In one of its simplest while seminal form, the problem is known as the Dubins car problem. Our research focuses on the case of direction-dependent dynamics, which generalizes the Dubins problem. In our work, we characterized the structure of optimal paths and derived an algorithm that constructs such path.

Papers

This paper characterizes time-optimal trajectories in anisotropic (direction-dependent) environments where path curvatures are bounded by the inverse of the minimum-turning radius of a mobile agent. Such problems are often faced in the navigation of aerial, ground and naval vehicles when a mobile agent cannot instantaneously change its heading angle. The work presented is a generalization of the Dubins car problem, which considers the fastest paths with bounded curvature while assuming constant speed and minimum-turning radius. We relax this assumption and discuss fastest-path finding problems for the generalized direction-dependent speed and minimum-turning radius functions, to account for the effects of waves, winds and slope of the terrain on the agent’s motions. We establish that there exists an optimal path such that it is a portion of a path of the type CSCSC where C denotes a sharpest-turn curve and S a straight-line segment. We further analyze a special case wherein the speed polar plot is convex, and show that in that case there exists an optimal path with the same structure as for the Dubins problem: CCC or CSC . An algorithm that implements our results for the convex speed polar plot is also presented.
This paper presents an algorithm that constructs a fastest curvature-constrained path in a direction-dependent environment for given initial and target locations and heading angles. The problem studied here is a generalization of the classical Dubins car problem, where the vehicle speed and minimum turning radius are assumed to be constant. This assumption is relaxed and the settings where the two parameters are arbitrary functions of the agent’s heading angle are considered, such as a maneuvering sailboat for example. This paper is concerned with the extension and implementation of the authors’ earlier results that establish the fastest path between two positions in the plane for a Dubins-like vehicle in a (possibly) anisotropic medium to be of the form CSCSC (or any subset of this word) where C denotes a sharpest-turn curve and S denotes a straight line segment. While the authors’ preceding work has derived the structure of a fastest path, the actual implementation of the results presents a significant challenge and remained unsolved. The main contribution of this paper is an algorithm that implements those results and illustrates several specific instances in which the results developed here can be applied. This work is particularly relevant for vehicles whose interaction with their surrounding environment creates direction-dependent dynamics, such as aerial or surface vehicles in wind or strong currents.
Considerable research has been done on the vehicle routing problem and its variants; however only limited amount of existing work deals with possible environmental conditions and their effects on the vehicle routes.

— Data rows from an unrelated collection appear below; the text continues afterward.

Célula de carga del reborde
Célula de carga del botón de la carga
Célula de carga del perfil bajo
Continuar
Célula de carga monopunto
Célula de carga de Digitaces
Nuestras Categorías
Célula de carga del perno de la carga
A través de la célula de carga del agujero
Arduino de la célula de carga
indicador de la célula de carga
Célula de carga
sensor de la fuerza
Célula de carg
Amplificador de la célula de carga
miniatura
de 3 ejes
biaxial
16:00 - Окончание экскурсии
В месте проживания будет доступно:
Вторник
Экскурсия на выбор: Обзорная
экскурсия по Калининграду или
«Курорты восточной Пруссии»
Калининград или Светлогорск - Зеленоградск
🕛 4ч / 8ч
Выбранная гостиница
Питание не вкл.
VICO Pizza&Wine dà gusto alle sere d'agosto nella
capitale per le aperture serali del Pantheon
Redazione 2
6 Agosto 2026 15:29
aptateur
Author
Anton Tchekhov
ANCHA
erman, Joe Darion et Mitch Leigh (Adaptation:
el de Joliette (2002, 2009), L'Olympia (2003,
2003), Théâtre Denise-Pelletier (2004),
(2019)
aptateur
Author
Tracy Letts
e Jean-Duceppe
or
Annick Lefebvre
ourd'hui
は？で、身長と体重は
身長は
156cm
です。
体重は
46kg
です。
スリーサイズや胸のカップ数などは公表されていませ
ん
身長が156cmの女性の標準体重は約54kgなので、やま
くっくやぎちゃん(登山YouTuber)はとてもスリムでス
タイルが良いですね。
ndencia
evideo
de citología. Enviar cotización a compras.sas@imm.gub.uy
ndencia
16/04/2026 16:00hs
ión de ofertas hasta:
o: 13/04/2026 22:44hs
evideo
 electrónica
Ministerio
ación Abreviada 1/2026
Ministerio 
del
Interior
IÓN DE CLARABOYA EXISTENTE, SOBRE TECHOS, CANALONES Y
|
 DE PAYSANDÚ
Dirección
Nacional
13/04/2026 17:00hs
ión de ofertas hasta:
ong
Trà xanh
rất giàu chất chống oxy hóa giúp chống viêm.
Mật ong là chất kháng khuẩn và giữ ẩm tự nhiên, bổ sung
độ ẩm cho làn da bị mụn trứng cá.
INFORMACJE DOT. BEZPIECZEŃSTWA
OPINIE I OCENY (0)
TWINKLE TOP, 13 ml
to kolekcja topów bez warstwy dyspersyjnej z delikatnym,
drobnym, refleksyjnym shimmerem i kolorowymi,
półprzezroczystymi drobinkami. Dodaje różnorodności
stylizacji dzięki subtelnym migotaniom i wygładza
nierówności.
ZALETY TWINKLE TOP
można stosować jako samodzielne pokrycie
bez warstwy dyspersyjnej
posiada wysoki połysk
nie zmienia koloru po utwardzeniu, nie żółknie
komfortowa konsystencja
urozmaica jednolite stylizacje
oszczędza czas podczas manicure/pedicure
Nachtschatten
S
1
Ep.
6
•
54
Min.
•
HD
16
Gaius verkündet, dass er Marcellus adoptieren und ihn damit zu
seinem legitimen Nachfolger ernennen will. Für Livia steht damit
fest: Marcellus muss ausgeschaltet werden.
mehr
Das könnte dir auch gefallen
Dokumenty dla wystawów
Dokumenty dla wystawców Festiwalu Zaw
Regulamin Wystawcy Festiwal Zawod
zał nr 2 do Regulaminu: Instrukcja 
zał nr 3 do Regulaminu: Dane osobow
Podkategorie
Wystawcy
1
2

This paper presents the multiple-depot vehicle routing problem for surface vessels, where the vehicles must traverse a time-invariant direction-dependent medium. Our model captures environ-mental effects and vessel dynamics on the considered paths. Three heuristic solution methods are developed and tested on simulated scenarios. The first approach exactly solves an approximate formulation of the problem, the second approximately solves an approximate problem formulation, while the third approximately solves the exact problem. Performance of the algorithms are compared to assess the tradeoff between computational cost and quality of the found solutions.